Swastika Scratched Into Glass Doors of Salt Lake City Synagogue

A swastika was found scratched onto the front window of a Jewish synagogue in Salt Lake City on Sunday morning. Police are searching for a suspect seen in a surveillance video, and according to reports, the incident is being treated as a hate crime, while a rabbi from the temple is speaking out about the meaning behind the symbol.

 synagogue
The Star of David on a synagogue in Halle, eastern Germany. A synagogue in Salt Lake City was recently vandalized with a swastika. AXEL SCHMIDT/AFP/Getty

Rabbi Avremi Zippel, the program director at the Chabad Community Center Synagogue, spoke with reporters on Sunday. "A swastika is not a political statement. A swastika is an image of hate. A swastika represents one thing and one thing only and that is death to the Jews," Zippel said.

Police are trying to identify and locate the person who etched the symbol onto the building, and Zippel noted video surveillance captured from building security cameras showed it was "pretty deliberate" and not a seemingly random act of graffiti.

Zippel tweeted about the crime on Sunday.

A swastika scratched into the front window of a synagogue.

May 2021.

Salt Lake City, Utah.

We will not cower in fear.#AmYisraelChai pic.twitter.com/7hRqzUF9nc

— Avremi Zippel (@UtahRabbi) May 16, 2021

Salt Lake City Police were notified of the etching on the glass at the synagogue at about 8:30 a.m. Sunday, and according to a report in the the Salt Lake City newspaper Deseret News, the video showing the vandalism occurred at around around 2 a.m. The video was described as dark, thus making the suspect hard to identify. However, the suspect is said to be male, tall, and wearing dark clothing at the time of the crime.

The vandalism happened as the Israel-Palestinian conflict continues to escalate. The fighting in Gaza and Israel has reached its worst levels since 2014. In the past week, approximately 200 Palestinians have been killed, including more than 50 children.

"We realize that we're in a time of raised global tensions and there's a lot of passionate opinions on both sides and the Israeli-Palestinian issue is a very, very complex one and we understand that being in the Jewish community," Zippel said.

> _Exercise data_
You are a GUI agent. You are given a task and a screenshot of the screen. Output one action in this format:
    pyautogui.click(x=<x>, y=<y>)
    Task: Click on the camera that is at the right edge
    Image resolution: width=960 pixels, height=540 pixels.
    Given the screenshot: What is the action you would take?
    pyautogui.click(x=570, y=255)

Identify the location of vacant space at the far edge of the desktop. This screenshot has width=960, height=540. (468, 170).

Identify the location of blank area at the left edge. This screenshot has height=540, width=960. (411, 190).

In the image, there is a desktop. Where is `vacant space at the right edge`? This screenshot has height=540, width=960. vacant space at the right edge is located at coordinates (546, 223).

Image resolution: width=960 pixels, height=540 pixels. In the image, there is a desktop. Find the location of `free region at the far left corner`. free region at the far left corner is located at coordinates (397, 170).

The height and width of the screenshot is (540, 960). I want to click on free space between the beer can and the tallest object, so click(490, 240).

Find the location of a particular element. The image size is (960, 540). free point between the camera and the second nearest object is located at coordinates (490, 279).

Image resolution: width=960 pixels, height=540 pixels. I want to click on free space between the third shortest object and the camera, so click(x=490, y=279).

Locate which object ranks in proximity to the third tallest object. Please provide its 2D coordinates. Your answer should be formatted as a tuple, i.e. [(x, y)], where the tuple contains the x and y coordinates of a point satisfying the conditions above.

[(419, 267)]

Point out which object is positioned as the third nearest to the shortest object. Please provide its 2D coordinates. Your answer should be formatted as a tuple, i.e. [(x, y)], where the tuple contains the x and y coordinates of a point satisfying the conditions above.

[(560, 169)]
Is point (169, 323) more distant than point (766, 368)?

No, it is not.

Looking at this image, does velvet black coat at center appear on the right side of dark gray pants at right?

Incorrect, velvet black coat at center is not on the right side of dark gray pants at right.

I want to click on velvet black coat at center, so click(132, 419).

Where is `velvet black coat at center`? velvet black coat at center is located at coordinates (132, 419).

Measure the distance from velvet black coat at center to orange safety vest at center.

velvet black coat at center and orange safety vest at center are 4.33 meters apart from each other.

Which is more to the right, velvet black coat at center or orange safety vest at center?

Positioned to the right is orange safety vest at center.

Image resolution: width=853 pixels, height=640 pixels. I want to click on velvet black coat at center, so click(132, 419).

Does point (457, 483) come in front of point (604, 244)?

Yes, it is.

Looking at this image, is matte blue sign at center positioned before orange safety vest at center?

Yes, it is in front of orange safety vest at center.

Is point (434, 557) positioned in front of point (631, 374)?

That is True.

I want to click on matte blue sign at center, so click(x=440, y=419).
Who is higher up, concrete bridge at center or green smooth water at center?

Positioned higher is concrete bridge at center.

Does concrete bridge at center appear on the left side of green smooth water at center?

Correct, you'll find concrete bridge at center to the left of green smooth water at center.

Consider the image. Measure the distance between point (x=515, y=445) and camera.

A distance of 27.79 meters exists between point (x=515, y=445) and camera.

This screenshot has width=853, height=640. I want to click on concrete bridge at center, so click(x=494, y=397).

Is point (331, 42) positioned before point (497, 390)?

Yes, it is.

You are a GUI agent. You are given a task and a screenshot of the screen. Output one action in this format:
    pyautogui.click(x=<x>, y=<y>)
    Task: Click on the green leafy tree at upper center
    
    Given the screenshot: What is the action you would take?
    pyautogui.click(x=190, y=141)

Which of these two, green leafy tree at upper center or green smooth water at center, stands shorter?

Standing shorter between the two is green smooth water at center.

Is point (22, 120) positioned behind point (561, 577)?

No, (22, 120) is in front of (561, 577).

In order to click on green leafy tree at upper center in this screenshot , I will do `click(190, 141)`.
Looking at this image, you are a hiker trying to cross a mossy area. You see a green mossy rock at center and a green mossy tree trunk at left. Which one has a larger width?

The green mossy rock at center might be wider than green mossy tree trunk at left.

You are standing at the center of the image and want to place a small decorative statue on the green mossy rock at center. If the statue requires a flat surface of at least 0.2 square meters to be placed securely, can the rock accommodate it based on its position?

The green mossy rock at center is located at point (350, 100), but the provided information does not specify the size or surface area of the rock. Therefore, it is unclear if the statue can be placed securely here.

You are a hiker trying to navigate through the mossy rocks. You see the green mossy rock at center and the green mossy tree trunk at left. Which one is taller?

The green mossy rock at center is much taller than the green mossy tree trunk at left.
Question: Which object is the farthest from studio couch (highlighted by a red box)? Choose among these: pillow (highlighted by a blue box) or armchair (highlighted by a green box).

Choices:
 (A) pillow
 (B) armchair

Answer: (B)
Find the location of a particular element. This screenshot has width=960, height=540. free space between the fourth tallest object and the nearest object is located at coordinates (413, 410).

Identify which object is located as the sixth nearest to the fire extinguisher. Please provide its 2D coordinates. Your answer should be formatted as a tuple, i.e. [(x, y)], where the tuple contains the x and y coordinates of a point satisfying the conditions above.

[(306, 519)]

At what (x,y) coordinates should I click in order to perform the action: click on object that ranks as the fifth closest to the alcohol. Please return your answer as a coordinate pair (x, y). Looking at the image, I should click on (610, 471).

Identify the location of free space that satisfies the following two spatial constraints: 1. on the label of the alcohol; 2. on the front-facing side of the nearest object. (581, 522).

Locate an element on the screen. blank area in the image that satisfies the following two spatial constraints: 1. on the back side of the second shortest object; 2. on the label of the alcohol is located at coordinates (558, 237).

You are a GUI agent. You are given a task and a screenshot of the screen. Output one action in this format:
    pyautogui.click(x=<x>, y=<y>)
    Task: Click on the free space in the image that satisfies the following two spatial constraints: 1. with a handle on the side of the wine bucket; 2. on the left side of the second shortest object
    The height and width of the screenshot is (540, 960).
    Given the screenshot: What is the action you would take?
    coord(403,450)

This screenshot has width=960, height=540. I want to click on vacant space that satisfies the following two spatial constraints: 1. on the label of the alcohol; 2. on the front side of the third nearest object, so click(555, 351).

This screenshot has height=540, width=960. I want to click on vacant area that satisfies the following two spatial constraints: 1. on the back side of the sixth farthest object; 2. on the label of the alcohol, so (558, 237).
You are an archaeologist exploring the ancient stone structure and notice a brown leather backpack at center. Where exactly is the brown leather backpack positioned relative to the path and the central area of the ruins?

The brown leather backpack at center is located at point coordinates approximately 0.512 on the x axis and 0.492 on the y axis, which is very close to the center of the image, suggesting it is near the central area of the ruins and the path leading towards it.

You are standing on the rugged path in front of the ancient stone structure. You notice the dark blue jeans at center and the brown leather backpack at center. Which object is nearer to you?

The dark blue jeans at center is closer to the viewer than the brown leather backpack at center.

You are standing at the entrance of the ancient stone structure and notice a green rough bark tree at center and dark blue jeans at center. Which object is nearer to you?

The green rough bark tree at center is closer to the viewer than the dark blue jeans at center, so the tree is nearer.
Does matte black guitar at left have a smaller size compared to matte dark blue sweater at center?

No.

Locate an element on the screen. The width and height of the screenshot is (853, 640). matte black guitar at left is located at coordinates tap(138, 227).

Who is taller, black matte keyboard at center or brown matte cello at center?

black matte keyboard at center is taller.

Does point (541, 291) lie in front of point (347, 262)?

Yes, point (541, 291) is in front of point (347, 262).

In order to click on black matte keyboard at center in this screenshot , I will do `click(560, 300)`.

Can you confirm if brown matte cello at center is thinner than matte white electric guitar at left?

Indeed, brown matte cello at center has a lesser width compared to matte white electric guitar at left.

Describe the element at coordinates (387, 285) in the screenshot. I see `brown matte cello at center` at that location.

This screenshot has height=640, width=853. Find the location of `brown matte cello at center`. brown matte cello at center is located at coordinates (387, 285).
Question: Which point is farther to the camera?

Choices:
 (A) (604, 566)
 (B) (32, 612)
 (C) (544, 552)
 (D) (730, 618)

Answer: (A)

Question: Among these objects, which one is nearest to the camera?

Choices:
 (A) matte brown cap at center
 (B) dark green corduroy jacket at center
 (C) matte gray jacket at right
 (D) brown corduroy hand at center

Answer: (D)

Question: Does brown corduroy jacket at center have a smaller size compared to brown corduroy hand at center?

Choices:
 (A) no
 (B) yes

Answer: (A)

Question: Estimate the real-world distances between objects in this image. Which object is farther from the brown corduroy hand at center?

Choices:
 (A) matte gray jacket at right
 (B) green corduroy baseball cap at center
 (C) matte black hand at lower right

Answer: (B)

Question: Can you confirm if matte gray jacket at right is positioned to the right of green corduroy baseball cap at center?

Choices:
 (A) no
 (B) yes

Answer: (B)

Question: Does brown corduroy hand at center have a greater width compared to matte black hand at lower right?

> _Required action 1_
In the article on the Salt Lake City synagogue vandalism, at what time on Sunday were police notified of the etching?
> _Required action 2_
Resume the article on the Salt Lake City synagogue vandalism, starting after its final sentence.

> _Response box 1_
At about 8:30 a.m.

> _Response box 2_
But, Zippel added, marking a Jewish temple with a swastika "is hateful, despicable and cowardly in every sense of the words."

Local and national leaders have offered words of support following the alleged crime, including Utah Senator Mitt Romney. On Twitter, Romney recollected how George Washington welcomed Jews seeking religious freedom into the country, saying the first president show the way for how all American should act. He also wrote, "Those who commit acts of vandalism against Jews or their places of worship in Salt Lake City or anywhere else only disgrace their own souls."

By extending his hand of fellowship to a Rabbi and synagogue, our first president marked the way to be taken by all Americans. Those who commit acts of vandalism against Jews or their places of worship in Salt Lake City or anywhere else only disgrace their own souls. https://t.co/8IJyCzPXKR

— Senator Mitt Romney (@SenatorRomney) May 16, 2021

"We will rise above hatred," Zippel said while addressing the press Sunday. "We will never give it the space and the attention that it demands and that it wants. We will live to fight another day and bring light to a world that so much needs it."

Police are asking anyone with information to call them at 801-799-3000.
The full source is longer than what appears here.